That's pretty close to what I generally use.  4K x 4K @ 300dpi.  Draw it big, and I'll clip/add workspace as needed.  When I'm done, I crop everything, and drop the size down to manageable levels.  2 gig files suck up space on the hdd quite quickly 



LuxerHusku said:


> Question: How do you manage to connect the lines just right when zoomed? I'm pretty sure you have to move the canvas in order to continue lining, correct?
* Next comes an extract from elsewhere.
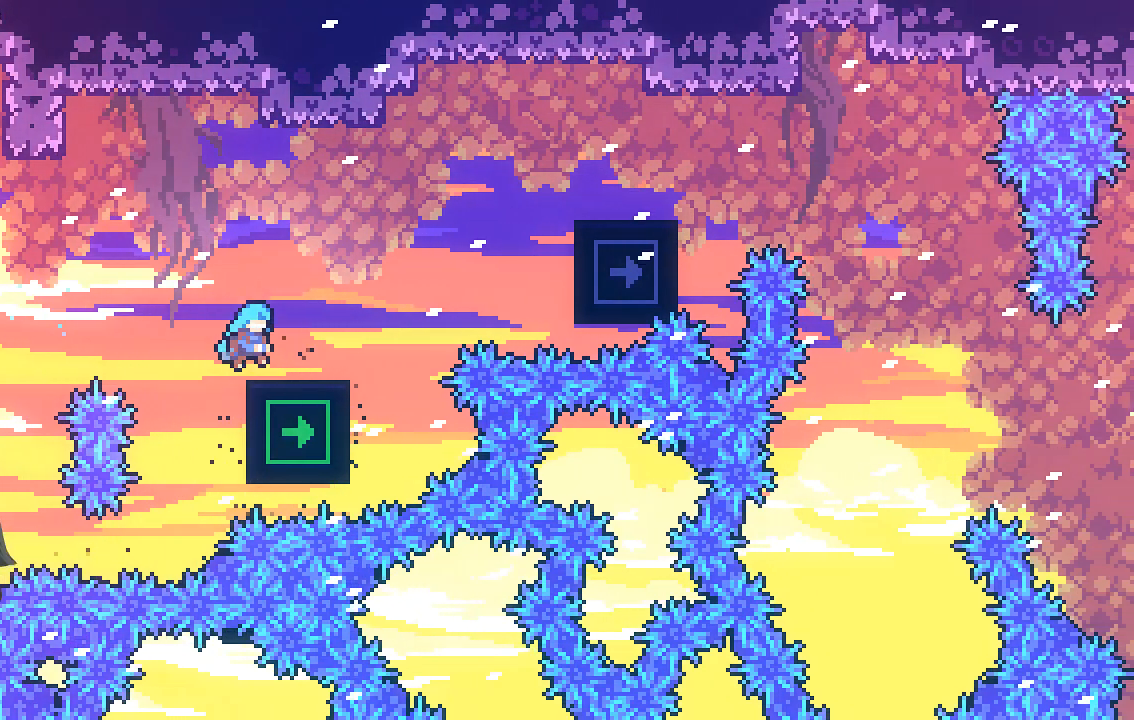
{"buttons": ["A", "R2"], "left_stick": "right", "events": [[235, "left_stick", "center"], [369, "A", "down"], [403, "left_stick", "right"]]}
I don't drop the pen until hovering the pointer is exactly where it needs to be.  If it starts off wrong, I undo it until I get it right.  I'm also using a pretty big Huion display tablet, so I can make a single pixel an 8" square if I needed. 

Sometimes I do cheat.  The line is close, so I just trim/add the color to match.


----------



## LuxerHusku (Nov 29, 2017)

-..Legacy..- said:


> I don't drop the pen until hovering the pointer is exactly where it needs to be.  If it starts off wrong, I undo it until I get it right.  I'm also using a pretty big Huion display tablet, so I can make a single pixel an 8" square if I needed.


Woah, that's pretty, impressive. Thank,you very much. Imma try to do that and see the difference.


----------



## -..Legacy..- (Nov 29, 2017)

LuxerHusku said:


> Woah, that's pretty, impressive. Thank,you very much. Imma try to do that and see the difference.



At first, I was horrible at it (still kinda am ).  Now that I have a better understanding of Krita, it's a much faster process of running through basic tools.  I'm learning where everything is, and what is the most efficient way to do any particluar task.  


The more you use your program, the more familiar you'll be with its functions.  Get on YouTube once in a while, and watch a tutorial for your platform.  When you're done, try out what you've learned.


----------



## LuxerHusku (Nov 29, 2017)

-..Legacy..- said:


> At first, I was horrible at it (still kinda am ).  Now that I have a better understanding of Krita, it's a much faster process of running through basic tools.  I'm learning where everything is, and what is the most efficient way to do any particluar task.
> 
> 
> The more you use your program, the more familiar you'll be with its functions.  Get on YouTube once in a while, and watch a tutorial for your platform.  When you're done, try out what you've learned.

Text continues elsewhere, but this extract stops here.